EXERCISE DIRECTIONS → Copy every line of text in the data below word for word, and leave the pictures out of your answer.

== DATA ==

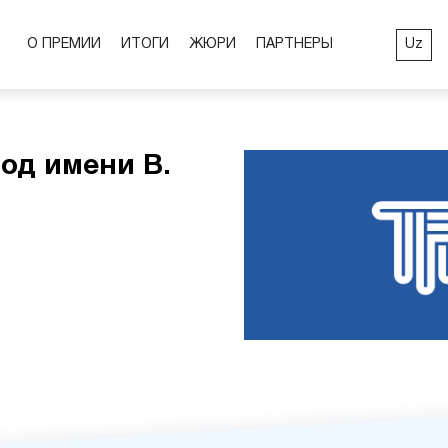
Uz
О ПРЕМИИ
ИТОГИ
ЖЮРИ
ПАРТНЕРЫ
од имени В.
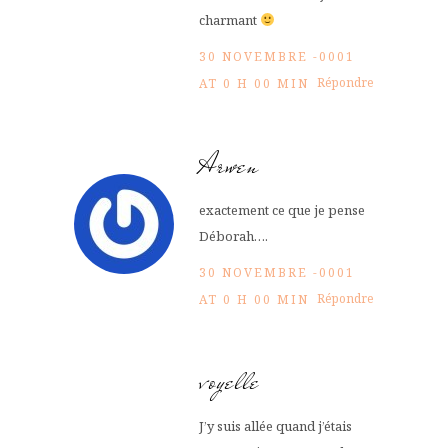
charmant
30 NOVEMBRE -0001
Répondre
AT 0 H 00 MIN
Arwen
exactement ce que je pense
Déborah….
30 NOVEMBRE -0001
Répondre
AT 0 H 00 MIN
voyelle
J’y suis allée quand j’étais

===

RESULT BELOW →
Uz
О ПРЕМИИ
ИТОГИ
ЖЮРИ
ПАРТНЕРЫ
од имени В.
charmant
30 NOVEMBRE -0001
Répondre
AT 0 H 00 MIN
Arwen
exactement ce que je pense
Déborah….
30 NOVEMBRE -0001
Répondre
AT 0 H 00 MIN
voyelle
J’y suis allée quand j’étais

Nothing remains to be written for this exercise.